WORK TASK => Beginning with the line containing "Wondering if you can help with these objects." and ending with the last line of the records, set down every line exactly.

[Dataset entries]

____________

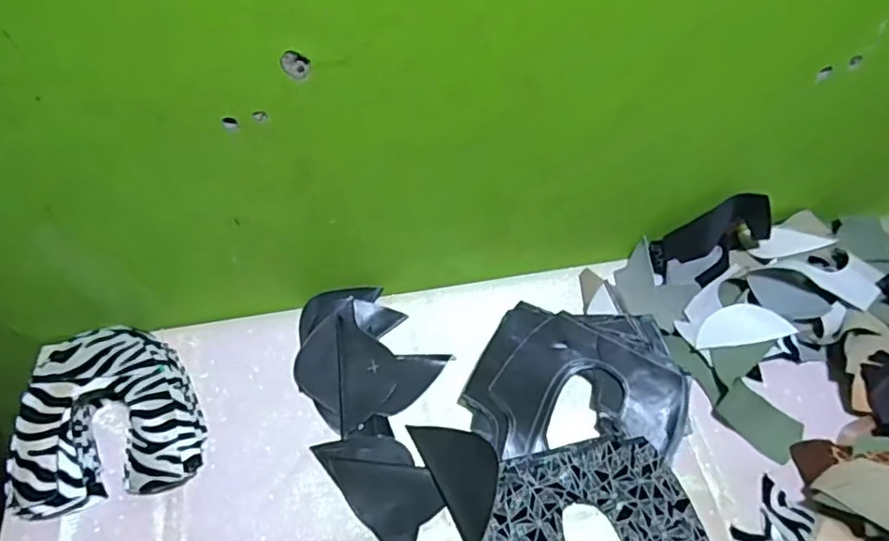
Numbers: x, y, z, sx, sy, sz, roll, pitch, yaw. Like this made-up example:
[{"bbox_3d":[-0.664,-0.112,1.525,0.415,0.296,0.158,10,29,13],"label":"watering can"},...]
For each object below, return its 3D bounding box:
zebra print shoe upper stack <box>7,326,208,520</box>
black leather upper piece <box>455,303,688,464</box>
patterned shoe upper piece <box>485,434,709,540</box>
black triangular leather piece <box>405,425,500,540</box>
[{"bbox_3d":[-0.342,0.140,0.600,0.171,0.071,0.181,-14,59,-8],"label":"zebra print shoe upper stack"},{"bbox_3d":[0.135,0.115,0.632,0.215,0.038,0.152,-1,58,0],"label":"black leather upper piece"},{"bbox_3d":[0.144,0.259,0.552,0.196,0.024,0.191,-15,59,-9],"label":"patterned shoe upper piece"},{"bbox_3d":[0.021,0.199,0.590,0.065,0.006,0.130,-32,57,0],"label":"black triangular leather piece"}]

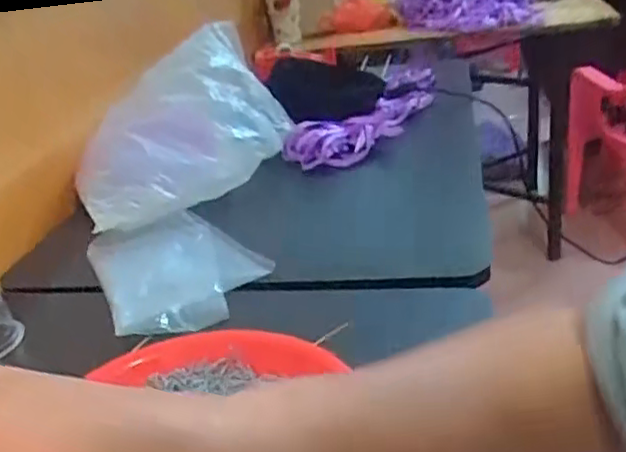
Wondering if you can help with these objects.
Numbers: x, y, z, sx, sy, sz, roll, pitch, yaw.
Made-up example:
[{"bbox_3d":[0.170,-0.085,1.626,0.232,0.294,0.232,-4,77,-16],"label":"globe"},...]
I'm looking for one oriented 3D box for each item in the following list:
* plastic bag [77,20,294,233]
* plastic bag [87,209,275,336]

____________

RESPONSE TO THE TASK =>
Wondering if you can help with these objects.
Numbers: x, y, z, sx, sy, sz, roll, pitch, yaw.
Made-up example:
[{"bbox_3d":[0.170,-0.085,1.626,0.232,0.294,0.232,-4,77,-16],"label":"globe"},...]
I'm looking for one oriented 3D box for each item in the following list:
* plastic bag [77,20,294,233]
* plastic bag [87,209,275,336]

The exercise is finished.